━━ Текст для чтения ━━

Ржевский здесь.{142} Хорошо наградил его сиятельный-то: все эти господа и глупы и подлы донельзя – чорт с ним. Ржевский говорил мне о тебе много хорошего: он хвалит тебя и как учителя, и как человека. Это меня порадовало. Насмешил он меня рассказом, как поддел тебя и заставил проболтаться, что ты женился.
Мои дела всё плохи. Тебе известно, какое ныне время,{143} как все бедны деньгами и как (поэтому) плохи подписки на журналы. Впрочем, увидимся, переговорим обо всем поподробнее. А между тем ты всё-таки пиши ко мне обо всем и как можно подробнее. Что ты, как ты, твое семейство, твои надежды? Что Леонора Яковлевна?{144} Что твои пташки? Твоя служба? И пр. и пр.
Если (по той причине, что нового платья не нужно будет шить) останутся деньги – возьми их себе на сохранение и употребляй на свои нужды, а после отдашь или по мелочи на него же в разное время употребишь.
Ну, больше писать нечего. Всем, кто помнит меня, кланяйся. Скажи Дарье Титовне, что много виноват перед нею и чувствую вину свою. Глупую расписку возьми у нее и пришли ко мне. Да намекни ей, что вот, мол, и расписка вышла из сроку, а я всё-таки отдал долг, следовательно, расписка была не нужна.

━━━
━━ Извлечённые записи ━━

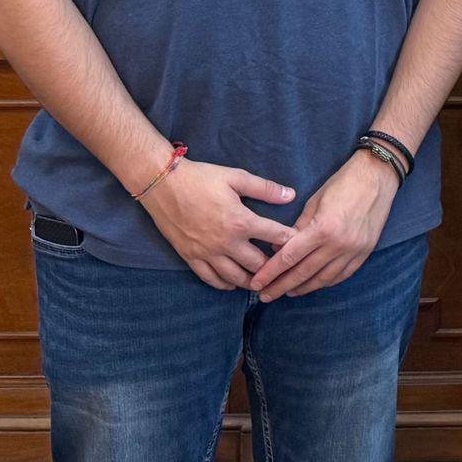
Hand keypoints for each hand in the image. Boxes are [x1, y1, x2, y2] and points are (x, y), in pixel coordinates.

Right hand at [139, 158, 296, 289]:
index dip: (290, 240)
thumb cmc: (201, 178)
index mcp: (241, 221)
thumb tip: (291, 195)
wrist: (162, 184)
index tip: (299, 244)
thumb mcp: (236, 177)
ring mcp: (207, 253)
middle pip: (258, 264)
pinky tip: (233, 284)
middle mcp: (226, 242)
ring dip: (252, 281)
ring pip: (235, 277)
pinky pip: (210, 279)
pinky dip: (224, 284)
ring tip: (263, 281)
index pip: (275, 236)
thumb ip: (265, 189)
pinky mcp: (191, 257)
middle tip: (283, 269)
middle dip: (273, 267)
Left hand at [247, 150, 398, 300]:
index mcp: (322, 228)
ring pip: (323, 278)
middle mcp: (338, 244)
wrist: (378, 177)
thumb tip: (282, 247)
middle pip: (303, 272)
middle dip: (281, 286)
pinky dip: (326, 282)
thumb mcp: (314, 201)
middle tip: (265, 295)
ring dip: (303, 288)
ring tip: (288, 293)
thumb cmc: (343, 183)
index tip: (256, 283)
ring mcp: (353, 250)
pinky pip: (342, 275)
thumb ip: (298, 227)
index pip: (289, 257)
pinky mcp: (365, 252)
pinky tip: (314, 284)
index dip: (270, 272)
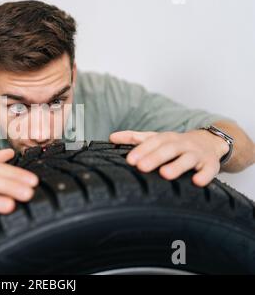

━━━

» **Задание 1**
Перепишите дословно фрагмент письма, начиная с «Мои дела всё» и продолжая до «И пр. и пр.» включительно.
» **Задание 2**
Как перевести на английский язык предложение из письма «Ржевский говорил мне о тебе много хорошего: он хвалит тебя и как учителя, и как человека.»?
» **Задание 3**
Изложите кратко, в виде списка, абзац письма, начинающийся словами «Ну, больше писать нечего», сохранив его основные сведения.

» **Ответ 1**
Мои дела всё плохи. Тебе известно, какое ныне время,{143} как все бедны деньгами и как (поэтому) плохи подписки на журналы. Впрочем, увидимся, переговорим обо всем поподробнее. А между тем ты всё-таки пиши ко мне обо всем и как можно подробнее. Что ты, как ты, твое семейство, твои надежды? Что Леонора Яковлевна?{144} Что твои пташки? Твоя служба? И пр. и пр.

» **Ответ 2**
Rzhevsky told me many good things about you: he praises you both as a teacher and as a person.

» **Ответ 3**
- Писать больше нечего.
- Передать поклон всем, кто помнит автора письма.
- Сказать Дарье Титовне, что автор письма сильно перед ней виноват и чувствует свою вину.
- Забрать у неё глупую расписку и прислать автору письма.
- Намекнуть ей, что срок расписки истёк, а долг всё равно отдан, значит, расписка была не нужна.